La chirurgie bariatrique sera réservée aux formes les plus sévères (IMC > 40 kg/m2 ou > 35 kg/m2 associé a une comorbidité) si le traitement médical s’avère insuffisant. « Ce n'est qu'un des outils dans le parcours du patient et ne doit pas s’envisager comme un échec ou une solution magique », rappelle le Dr Ledoux. Elle nécessite une préparation pluridisciplinaire d’au moins 6 mois et un accompagnement au long cours, car le risque de reprise pondérale est réel si les autres déterminants ne sont pas contrôlés.
Le Pr Robert Caiazzo, spécialisé en chirurgie l’obésité au CHU de Lille, rappelle que la chirurgie bariatrique permet un amaigrissement prolongé dans le temps, après une reprise pondérale initiale. Quatre chirurgies sont validées à ce jour : la sleeve gastrectomie est la technique chirurgicale la plus réalisée, devant le gastric bypass et l’anneau gastrique, cette dernière étant en perte de vitesse ; la diversion avec duodénal switch reste rare en France. Il insiste : « La mortalité post-opératoire est désormais inférieure à 1/1 000 », grâce à l’amélioration de la prise en charge.
L'écueil des perdus de vue
« En 2021, le principal problème de la chirurgie de l’obésité́ n’est plus la mortalité mais les perdus de vue : jusqu’à 50 % à 2 ans ! Ce qui entraîne des risques de carences nutritionnelles et des séquelles secondaires parfois sévères », explique le Dr David Lechaux, chirurgien à l’hôpital privé des Côtes-d’Armor.

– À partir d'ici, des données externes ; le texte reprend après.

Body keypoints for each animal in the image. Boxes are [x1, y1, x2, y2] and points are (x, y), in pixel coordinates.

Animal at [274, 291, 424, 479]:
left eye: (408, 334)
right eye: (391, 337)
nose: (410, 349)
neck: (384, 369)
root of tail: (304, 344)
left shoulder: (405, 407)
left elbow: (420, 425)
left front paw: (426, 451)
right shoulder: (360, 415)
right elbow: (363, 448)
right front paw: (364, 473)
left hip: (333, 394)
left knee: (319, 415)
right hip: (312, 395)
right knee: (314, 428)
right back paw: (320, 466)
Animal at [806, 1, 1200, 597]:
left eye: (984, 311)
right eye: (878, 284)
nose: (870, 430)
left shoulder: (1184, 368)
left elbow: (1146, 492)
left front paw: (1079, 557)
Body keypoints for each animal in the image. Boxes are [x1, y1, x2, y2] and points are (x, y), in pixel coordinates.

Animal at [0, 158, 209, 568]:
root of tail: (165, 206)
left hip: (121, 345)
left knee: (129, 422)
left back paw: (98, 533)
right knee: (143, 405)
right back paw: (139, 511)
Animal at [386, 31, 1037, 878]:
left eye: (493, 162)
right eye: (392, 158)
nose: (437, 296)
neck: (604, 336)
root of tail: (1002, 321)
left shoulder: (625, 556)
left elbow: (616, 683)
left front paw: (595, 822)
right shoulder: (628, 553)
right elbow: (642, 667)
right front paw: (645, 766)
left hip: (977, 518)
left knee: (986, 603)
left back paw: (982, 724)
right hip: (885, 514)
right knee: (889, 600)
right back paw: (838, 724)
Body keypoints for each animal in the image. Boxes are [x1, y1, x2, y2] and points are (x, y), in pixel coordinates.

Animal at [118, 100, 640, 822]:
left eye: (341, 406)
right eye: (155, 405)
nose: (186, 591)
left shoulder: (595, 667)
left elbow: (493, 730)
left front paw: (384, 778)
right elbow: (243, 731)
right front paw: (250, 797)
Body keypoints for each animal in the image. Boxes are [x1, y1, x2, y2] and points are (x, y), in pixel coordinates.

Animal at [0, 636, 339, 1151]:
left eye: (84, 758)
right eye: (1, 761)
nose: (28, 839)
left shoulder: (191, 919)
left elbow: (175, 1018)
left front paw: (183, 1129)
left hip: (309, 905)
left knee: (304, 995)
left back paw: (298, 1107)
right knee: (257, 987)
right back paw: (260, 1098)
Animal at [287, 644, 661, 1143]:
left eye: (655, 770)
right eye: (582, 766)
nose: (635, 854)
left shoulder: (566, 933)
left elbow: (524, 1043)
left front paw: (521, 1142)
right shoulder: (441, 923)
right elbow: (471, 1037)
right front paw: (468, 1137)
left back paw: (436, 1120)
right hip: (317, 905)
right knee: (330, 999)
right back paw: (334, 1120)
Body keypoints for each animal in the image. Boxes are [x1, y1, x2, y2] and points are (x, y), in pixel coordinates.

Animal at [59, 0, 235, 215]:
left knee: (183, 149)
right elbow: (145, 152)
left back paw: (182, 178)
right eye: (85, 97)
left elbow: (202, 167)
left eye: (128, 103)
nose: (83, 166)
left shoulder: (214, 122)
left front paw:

Il évoque la solution digitale Ebaros dont il est responsable : ce programme, géré quasi exclusivement par le patient lui-même, associe télémédecine, objets connectés et systèmes d’alerte multiples. Il retrouve une amélioration de la qualité de vie avec une diminution des perdus de vue (19 % à 5 ans).
Anne-Sophie Joly, présidente du Collectif national des Associations d’obèses conclut avec les chiffres macabres du Covid-19 : « 47 % des patients infectés hospitalisés en réanimation sont obèses et l’obésité concerne 40 % des personnes décédées. Avec le Covid, l’obésité est désormais associée à 19 pathologies. » Elle demande que l’obésité soit enfin reconnue comme maladie chronique en France et appelle le gouvernement à adopter un plan décennal contre cette pathologie.
(1) Matta J et al, Bull Epidémiol Hebd. 2016
(2) Verdot C, et al, Bull Epidémiol Hebd. 2017
(3) Dansinger ML, et al, JAMA. 2005. doi: 10.1001/jama.293.1.43.